Ik wil ook mijn laatste punt maken. 

‘Iedereen heeft in het prille begin van zijn leven tweemaal het ultieme geluk meegemaakt de twee-eenheid binnen de baarmoeder en de twee-eenheid in een korte periode na je geboorte. Allebei worden ze verbroken. Maar… let wel, omdat je iets kwijt bent, is er nu ook iets kostbaars ontstaan om vurig naar terug te verlangen: het opnieuw ervaren van de oorspronkelijke twee-eenheid. Een heftig verlangen naar dat object dat verloren is gegaan. Vanwege taal ontstaat ook verlangen.’ 
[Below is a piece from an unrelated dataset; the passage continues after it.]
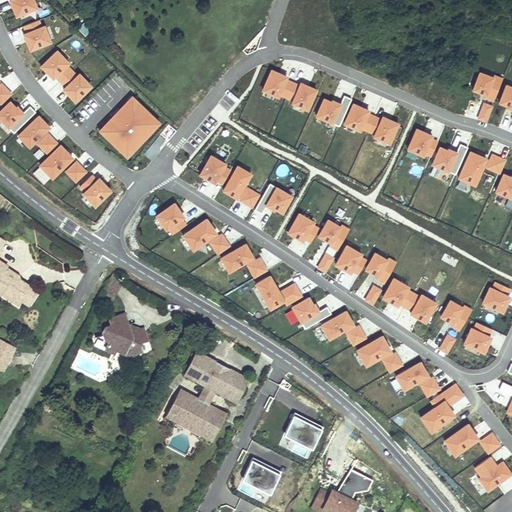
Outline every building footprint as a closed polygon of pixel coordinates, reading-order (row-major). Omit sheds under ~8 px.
[(10,0),(16,16),(36,8),(33,0),(10,0)] [(41,27),(38,20),(24,26),(26,33),(24,34),(30,50),(51,42),(44,26),(41,27)] [(55,76),(60,82),(72,70),(66,65),(69,63),(57,51),(41,66),(53,78),(55,76)] [(72,70),(60,82),(66,87),(63,89),(75,101),(91,86),(79,74),(77,76),(72,70)] [(279,94),(286,97),(292,83),(286,80),(287,77),(271,70),(262,90),(278,97),(279,94)] [(485,97),(493,100),(502,79),(493,76),(493,78),(479,73),(473,90),(486,95),(485,97)] [(292,83),(286,97),(293,100),(292,103),(307,110),(316,90),(301,83),(299,86),(292,83)] [(0,102),(1,103),(11,93),(1,84),(0,85),(0,102)] [(511,117),(511,119),(511,87),(506,85),(499,103),(505,105),(504,106),(511,109),(511,117)] [(324,99),(316,116),(339,126),(351,98),(344,95),(340,104),(332,101),(332,102),(324,99)] [(131,96),(127,101),(133,106),(137,102),(131,96)] [(0,110),(0,118),(14,133),(35,112),(30,106),(23,113),(17,106),(16,108),(10,101),(0,110)] [(109,131),(105,136),(121,151),(126,147),(131,152),(155,127),(149,121),(153,117),(137,102),(133,106),(127,101),(120,109),(123,112),(117,118),(114,115),(104,126),(109,131)] [(478,118),(485,121),(491,106),(484,103),(478,118)] [(360,128),(368,131),(374,116),(367,113),(368,111),(353,104),(344,124),(359,130),(360,128)] [(120,109),(114,115),(117,118),(123,112),(120,109)] [(29,147),(50,127),(39,116),(18,136),(29,147)] [(374,116),(368,131),(375,134),(373,137),(389,143),(398,123),(382,117),(381,119),(374,116)] [(159,122),(153,117),(149,121),(155,127),(159,122)] [(99,130),(105,136),(109,131),(104,126),(99,130)] [(416,129),(408,149),(423,156),(424,153),(431,156),(437,141),(430,138),(432,136),(416,129)] [(48,153),(58,143),(49,133),(39,143),(48,153)] [(159,135),(152,144),(158,149),(165,140),(159,135)] [(158,149),(152,144),(144,153),(152,160),(160,150),(158,149)] [(440,147),(432,164),(455,174),(467,147),(460,144),(456,152),(448,149),(447,151),(440,147)] [(72,157),(60,145),(40,165),(52,178),(72,157)] [(131,152),(126,147),(121,151),(127,156),(131,152)] [(468,182),(475,185),(486,159),(470,152),(459,178),(461,179),(468,182)] [(216,180),(222,184),(230,170),(224,166),(225,164),(211,155),(200,174),(214,183),(216,180)] [(492,155),(487,167),(499,173),(504,160),(492,155)] [(76,181),(86,171),(76,162),(66,171),(76,181)] [(237,166),(223,190),(237,198),(251,174),(237,166)] [(503,174),(496,191),(509,197),(511,198),(511,176),(511,177),(503,174)] [(83,194),(95,205),(110,190),(99,178),(97,180),(91,175),(80,186),(85,192),(83,194)] [(468,182),(461,179),(457,187),(464,190),(468,182)] [(282,212),(291,196),(270,183),(254,210),(261,214),(266,205),(274,210),(275,208),(282,212)] [(240,200),(252,207),(259,195),(247,188),(240,200)] [(168,227),(173,234),(186,225),(181,218),(184,217),(174,203),(156,215),(166,229),(168,227)] [(304,238),(310,242),(318,228),(312,225),(313,222),(299,213),(288,232),(302,241),(304,238)] [(216,233),(206,219),(182,235),(193,250),(216,233)] [(330,243),(329,245),(337,250),(349,230),(341,225),(340,227),(328,220),(318,236),(330,243)] [(0,226),(0,237),(5,241),(10,234),(0,226)] [(210,242),(218,253),(229,245),(221,234),(210,242)] [(0,274),(0,275),(0,274),(0,282),(7,287),(9,286),(26,296),(28,294),(35,298),(43,284),(23,271),(24,268),(20,266),(16,270),(11,267),(12,258),(2,251),(7,242),(5,241),(0,237),(0,274)] [(253,257),(245,244),(220,258),(228,272),(253,257)] [(351,270),(358,274),(366,260),(359,257),(361,254),(346,245),(335,264),(350,273),(351,270)] [(318,267),(325,271),(333,257),(326,253),(318,267)] [(377,276),(376,278),(384,283),(396,263),(388,258),(387,260),(375,253),(365,269),(377,276)] [(247,265),(254,276),(266,270),(259,258),(247,265)] [(285,305),(301,296),(294,283),(278,292),(269,276),(255,283),(269,308),(283,300),(285,305)] [(399,303),(405,307),(413,293),(407,289),(408,287),(393,278),(382,297),(397,306),(399,303)] [(303,296),(308,293),(302,281),(296,284),(303,296)] [(507,295),(510,288),(495,282),(492,289),(490,287),(482,303),(502,312),(509,296),(507,295)] [(365,300),(372,304),(380,290),(373,286),(365,300)] [(413,293),(405,307),(412,311),(410,313),(425,322),(436,303),(421,294),(420,297),(413,293)] [(331,313),(327,306),(318,311),(314,304),(313,305),(308,297),(292,307),(305,329),(331,313)] [(450,300),(440,317),(452,323),(451,325),(459,330),(471,310),(463,305),(462,307),(450,300)] [(321,325),(329,339),(353,325),(345,311),(321,325)] [(122,315),(107,318),(108,326),(105,327),(103,327),(102,327),(101,329),(99,331),(99,333),(99,335),(102,337),(106,341),(103,347),(110,351),(114,344),(122,348),(120,350),(124,352),(121,355),(128,359),(131,354),(136,353),(135,345),(138,342),(144,341),(141,330),(129,333),(122,315)] [(488,336),(491,329),(477,322),(474,329),(471,328),(464,344),(483,353),(490,337),(488,336)] [(347,333),(353,344),(365,337),(358,326),(347,333)] [(447,335),(439,349),(446,353),(454,339),(447,335)] [(390,351),(382,336),(357,350),(366,365),(390,351)] [(0,369),(4,371),(16,347),(0,338),(0,369)] [(217,361),(195,350),(181,375),(203,386),(217,361)] [(390,371),(402,365),(395,353),(383,360),(390,371)] [(226,366),(217,361),(203,386),(213,391),(226,366)] [(428,376),(420,362),(395,376),(403,390),(428,376)] [(250,379),(226,366),(213,391),(237,404),(250,379)] [(427,396),(439,389),(432,377),(420,384),(427,396)] [(511,392),(511,386),(502,382),(499,389),(511,395),(511,392)] [(430,401),(435,407),(420,416),(430,431),(454,415),(448,406),(463,395),(455,384),(430,401)] [(213,391),(203,386),(198,398),(207,403),(213,391)] [(178,388),(167,409),(216,434),(227,413),(207,403),(198,398),(178,388)] [(275,423),(279,408),(271,406),(267,421),(275,423)] [(216,434),(167,409),(163,416),(212,441),(216,434)] [(306,421),(307,419),(295,412),(285,431),(313,445),(322,429),(306,421)] [(307,419),(306,421),(322,429),(323,427),(307,419)] [(478,438),(467,424),(444,440),(454,454),(478,438)] [(285,431),(284,434),(312,449),(313,445),(285,431)] [(480,441),(488,452),(499,444),(491,433),(480,441)] [(487,490),(510,473),(502,461),(496,465),(489,456),(474,466),(481,476),(478,478),(487,490)] [(253,457),(252,459),(267,467),(268,465),(253,457)] [(252,459),(243,476),(272,490),(281,471),(268,465),(267,467),(252,459)] [(316,511),(322,511),(323,511),(325,511),(350,511),(357,501),(351,498),(354,493),(367,491),(372,480),(349,468),(335,490),(329,487),(327,491),(320,487),(308,507),(316,511)] [(243,476),(242,479),(270,493),(272,490),(243,476)]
Trots kijk ik Michael aan, alsof ik dit zelf heb verzonnen. Die staart redelijk murw geslagen naar zijn Duvel. 

Ik vertel er niet bij dat het verlangen naar het verloren object altijd onvervuld zal blijven. Elke ogenschijnlijke twee-eenheid opgaan in je werk, samensmelten met je geliefde is een kortstondig surrogaat van de oorspronkelijke twee-eenheid. Die blijft voorgoed verloren. 

We proosten nog maar eens, nu op taal en verlangen. 

Deze tekst maakt in gewijzigde vorm deel uit van het korte verhaal Taal en verlangen, dat ik heb opgenomen in mijn verhalenbundel Trage man (2020).